- **Try it**
Pull every line that includes the word "down" from the data.

Records drawn from a dataset:
>>>>
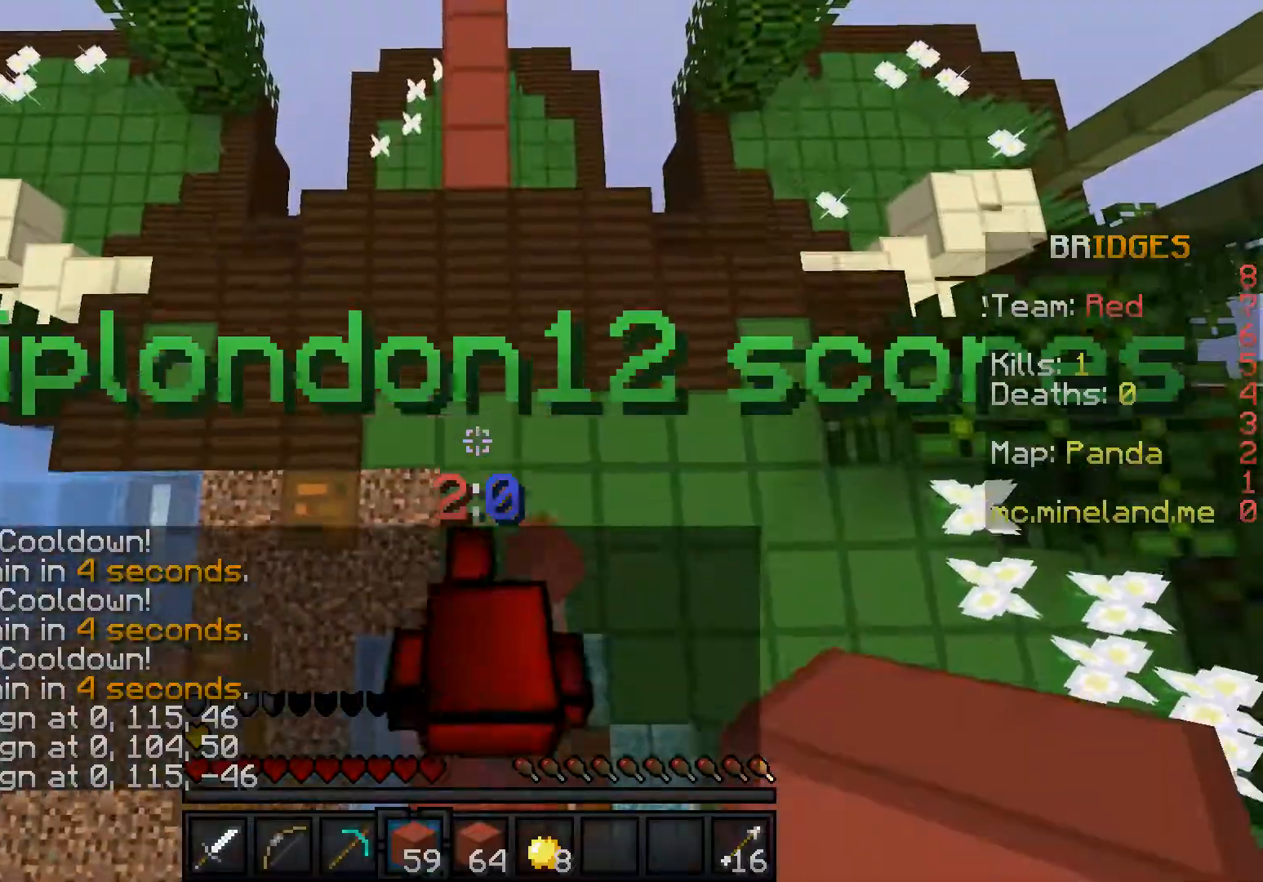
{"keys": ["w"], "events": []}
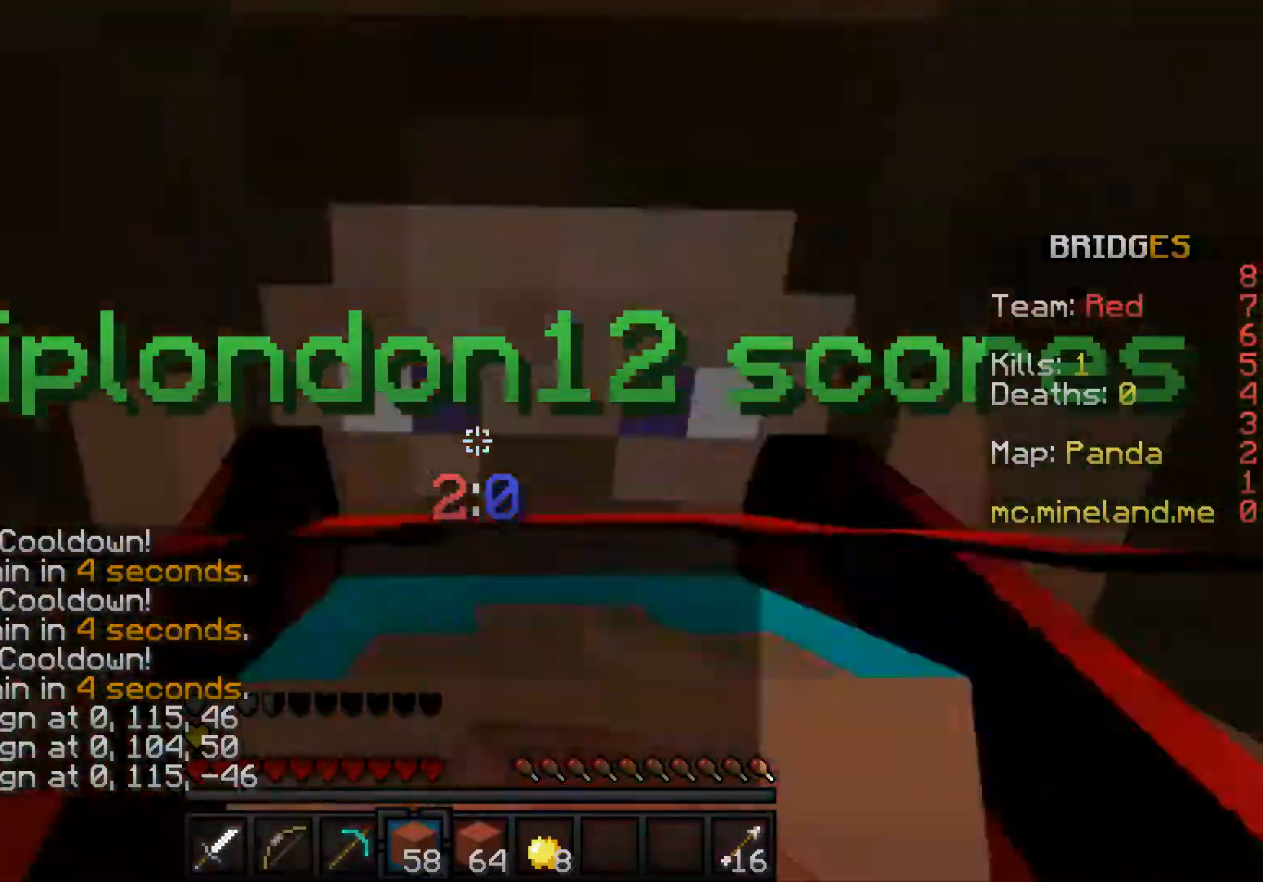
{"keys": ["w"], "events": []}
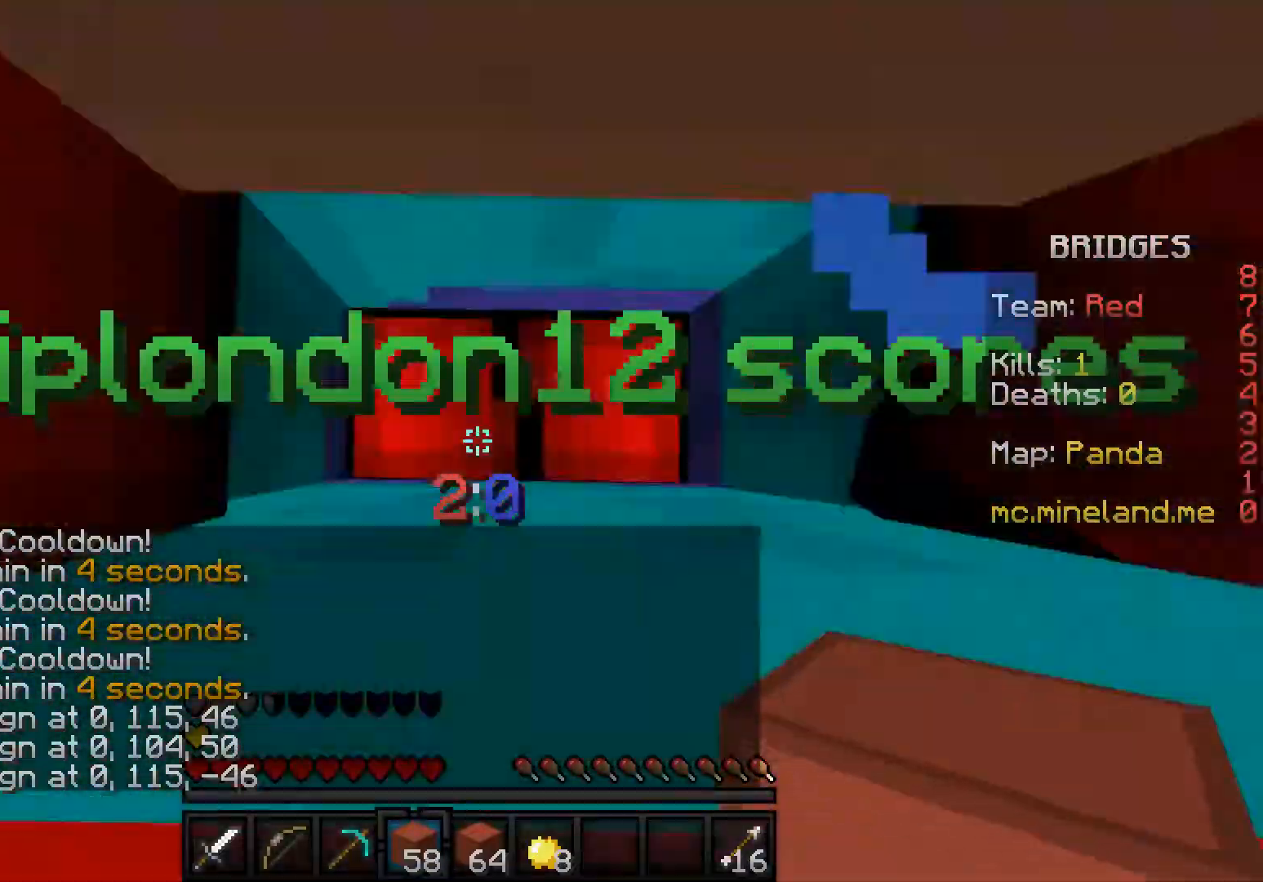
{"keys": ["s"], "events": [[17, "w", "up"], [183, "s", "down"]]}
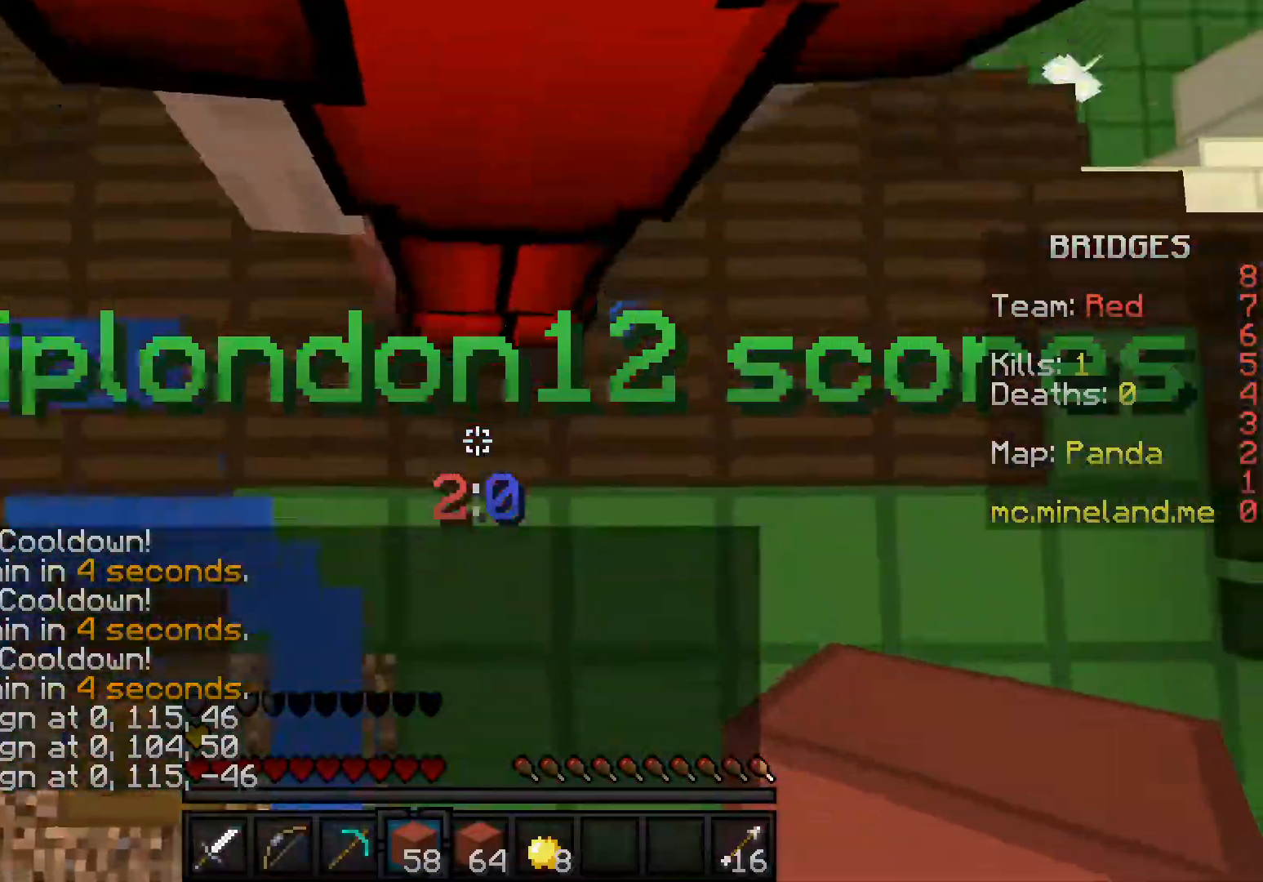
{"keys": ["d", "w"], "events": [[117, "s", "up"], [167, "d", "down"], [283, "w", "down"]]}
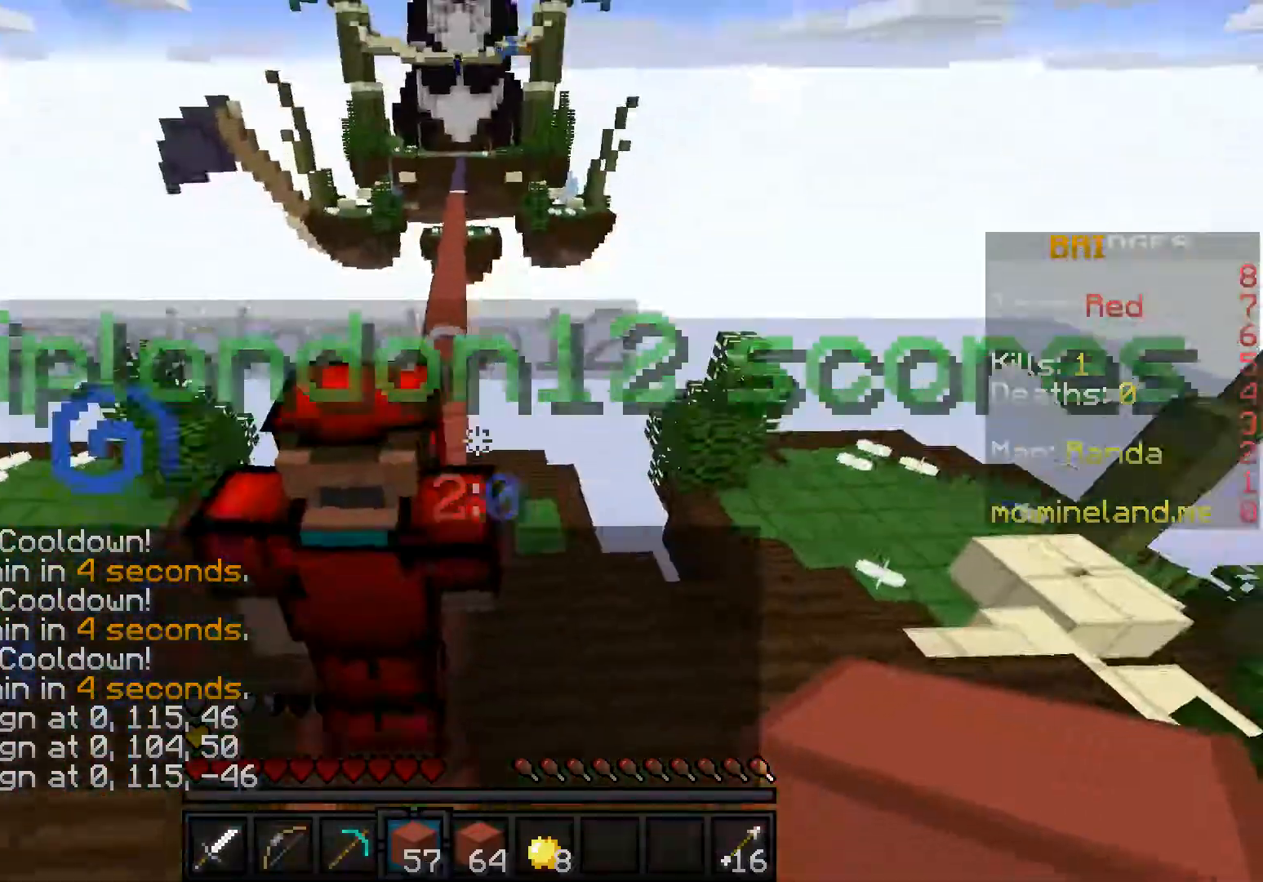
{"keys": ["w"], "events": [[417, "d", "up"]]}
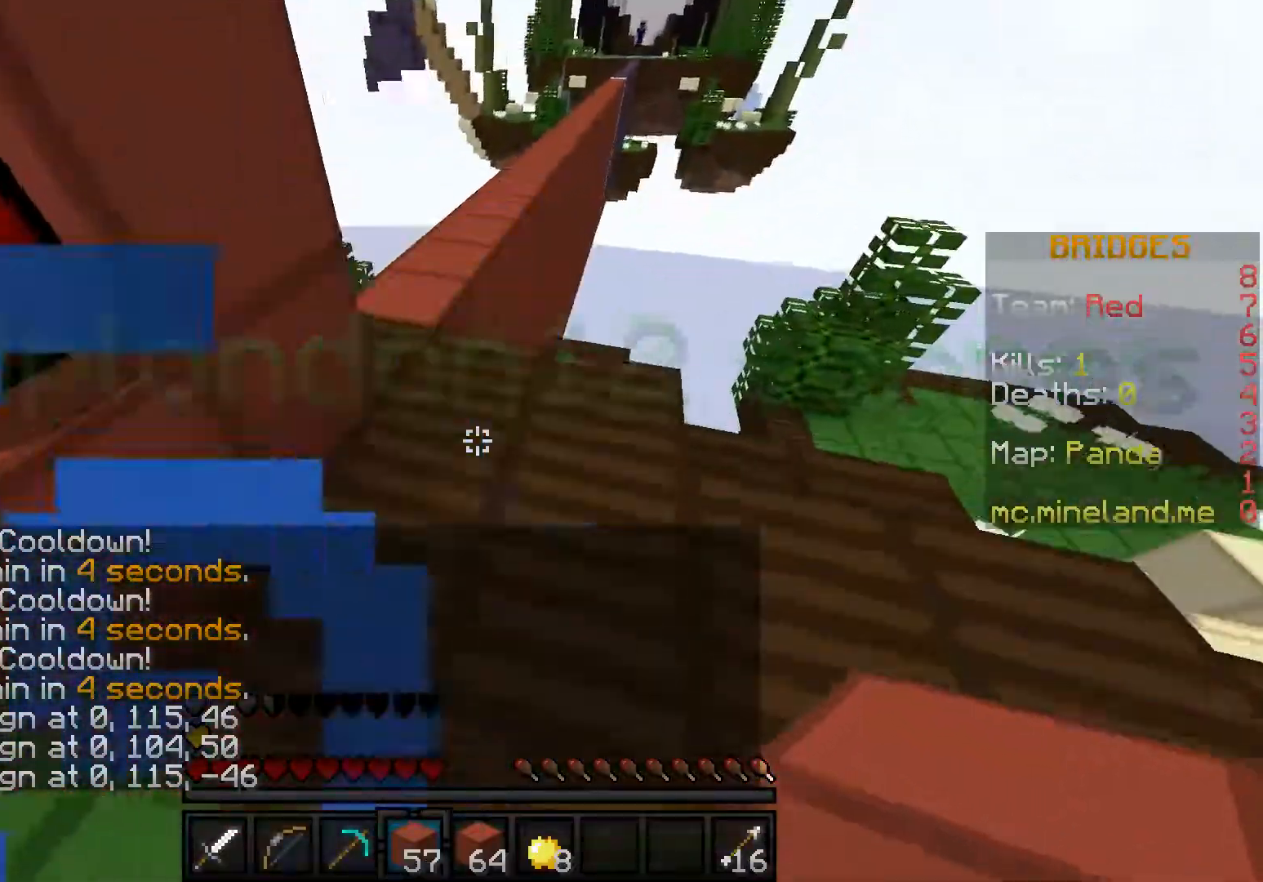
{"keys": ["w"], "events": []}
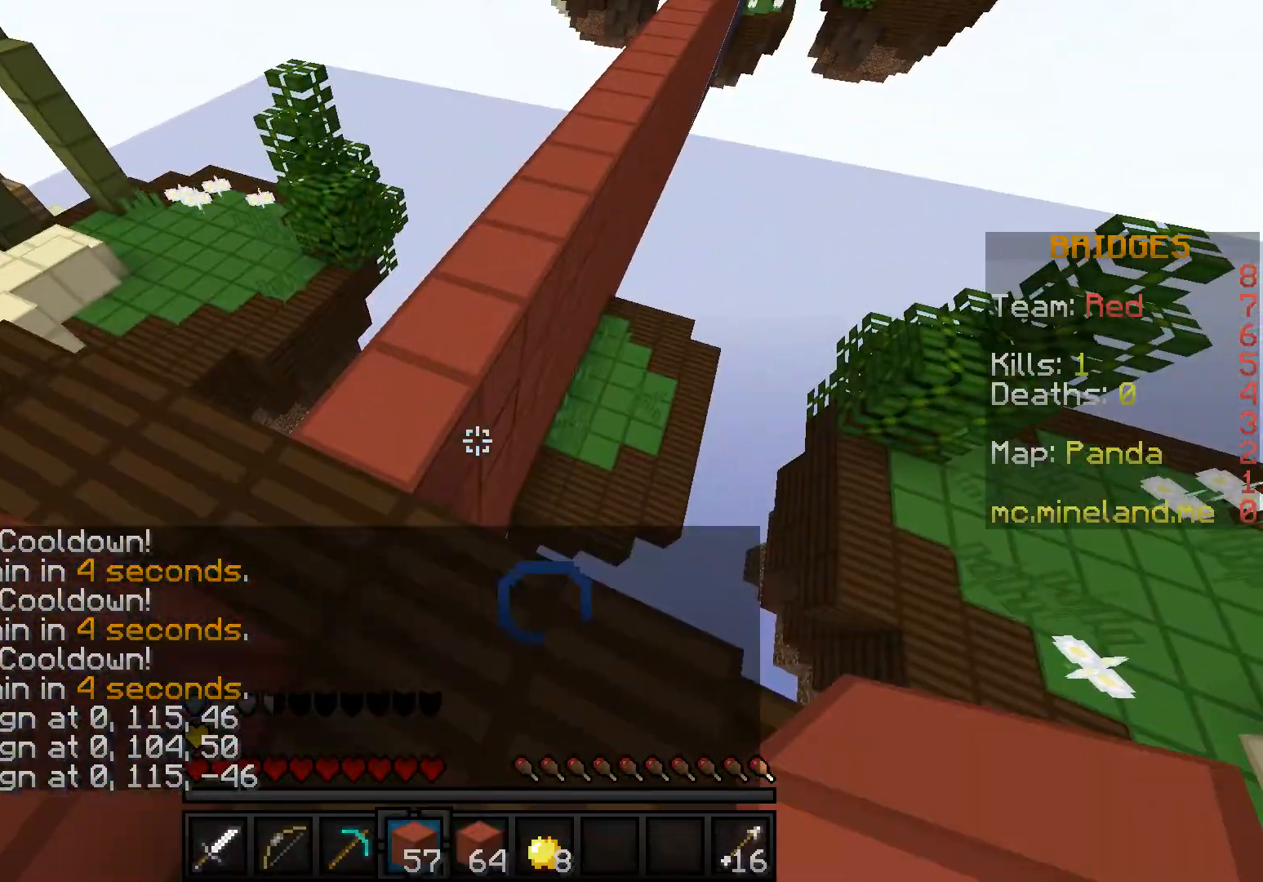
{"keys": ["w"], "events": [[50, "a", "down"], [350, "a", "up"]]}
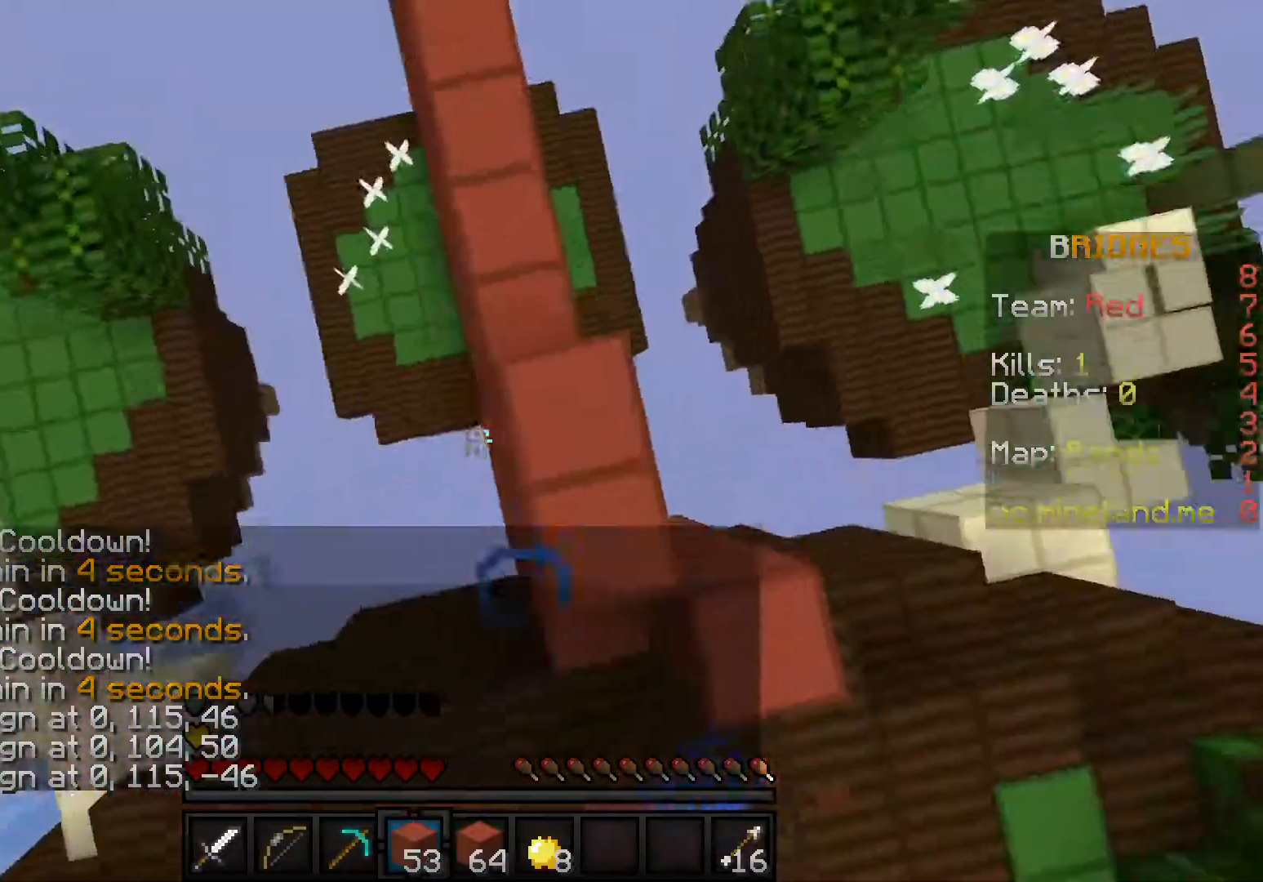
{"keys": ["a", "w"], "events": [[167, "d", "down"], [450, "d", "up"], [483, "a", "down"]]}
<<<<
- **Output for this task**
{"keys": ["s"], "events": [[17, "w", "up"], [183, "s", "down"]]}
{"keys": ["d", "w"], "events": [[117, "s", "up"], [167, "d", "down"], [283, "w", "down"]]}
{"keys": ["w"], "events": [[50, "a", "down"], [350, "a", "up"]]}
{"keys": ["a", "w"], "events": [[167, "d", "down"], [450, "d", "up"], [483, "a", "down"]]}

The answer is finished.